Tuesday, August 23, 2011

The Great Depression . . .

I was beginning to write another entry on my blog when I hit a road block.  To bypass that, I read my previous entry and was surprised by my reaction.  I typically don't read what I write after it flows from my fingers.  It is a therapeutic release of the emotions that I hold so tightly within.  As I read the last questions I posted I burst into tears.  I actually lifted my own spirits by taking my own advice, in this case by asking my own questions.  Isn't that the irony.  My personal epiphanies sometimes fall on my deaf ears and mute heart.  I want to say that I am a quick learner but alas this is not true.  The truth is that I am having to learn some of the same things over and over again in life.  This is not an easy thing to admit.  In my head I feel that I am capable of sudden adaptability.  In some aspects of my life this is true but for the most part I am struggling. 

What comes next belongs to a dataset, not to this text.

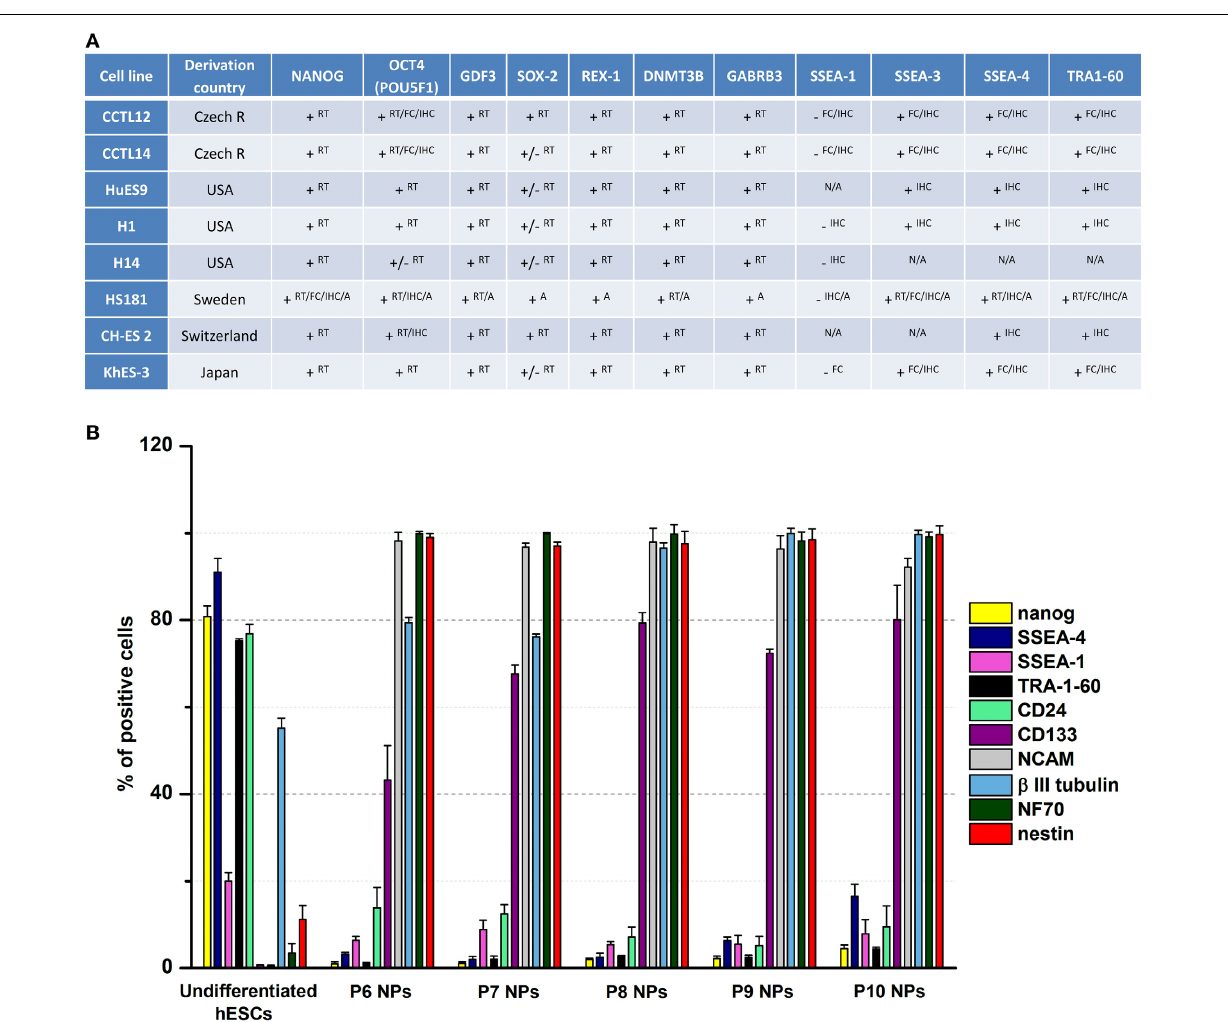
FIGURE 1 | Marker expression analysis. (A) This table summarizes the expression of characteristic markers in different lines of human embryonic stem cells. The data were taken from the European Human Pluripotent Stem Cell Registry. RT , RT-PCR; FC , Flow cytometry; IHC , Immunocytochemistry/ Immunohistochemistry; A , Array; + , detected; − , not detected; + / − , weak signal; N / A , not applicable. (B) Fluorescence-activated cell sorting profiles of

The biggest lesson that I have to keep trying to learn is how to conquer my depression.  For so many years I have allowed my depression to control me.  I am but it's slave and it is my leader.  I wish this were not the case and I feel quite the weakling for even admitting that outside of my own head.  I am but a pawn in depression's downward spiral.  How pathetic I feel . . . as strong as I thought I was to be controlled by my own mind.  The overwhelming sadness, anxiety, and fear has taken me to a place lower than I have ever been.  These are not the words that I want to be writing.  I want to be filling this virtual world with great motivational words that would make a difference in this desperate world.  Alas, I have no such words.  The best that I can hope for is that someone in the world, someone who reads this can relate to where I am.  Hopefully, I will be able to drag myself out of this and discover those words.  For now my words are only a lifeline to my sanity.  A lifeline to a place so deeply buried underneath this crushing depression.  That place will set me free through every syllable that I write.  Each syllable brings me closer to the strength I have lost over the years. 

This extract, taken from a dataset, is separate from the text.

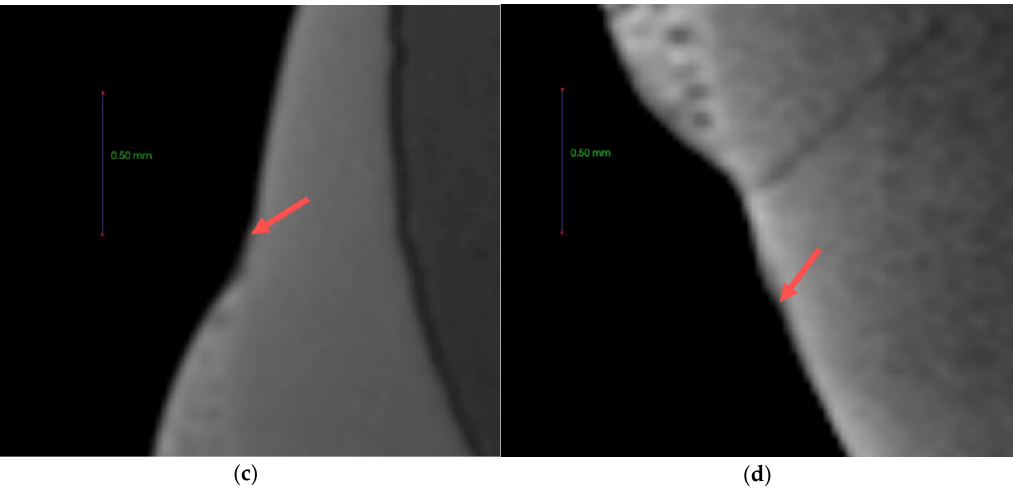
Figure 11. 87% gray value point from the reference point of the LV and FBAG orthodontic bonding adhesive via micro-CT. ( a ) LV; ( b ) FBAG1; ( c ) FBAG3; ( d ) FBAG5.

I must force myself to remember that I am not alone in this journey.  I need only reach out to the loved ones around me for support.  This is the hardest part for me.  It is so much easier to put on the mask of courage and plow my way through life.  Keeping this secret from everyone I know is my security blanket.  To be known as weak and a failure has not been an option for me.  My self worth always relied on my ability to be what everyone else needed me to be.  The problem I am facing now is the need to be what I need to be for me to save my own life.  This disease is consuming my life and killing me little by little each day.  Each day I have less of myself to offer to those around me.  I have been giving so much of myself for the majority of my life that I don't know who I would be if I had nothing left to give.  Who are we if we are but an empty shell??  What drives us forward when our ember has been extinguished??  I am terrified of where I will be if this cycle continues.  What I have to live for is too valuable to lose.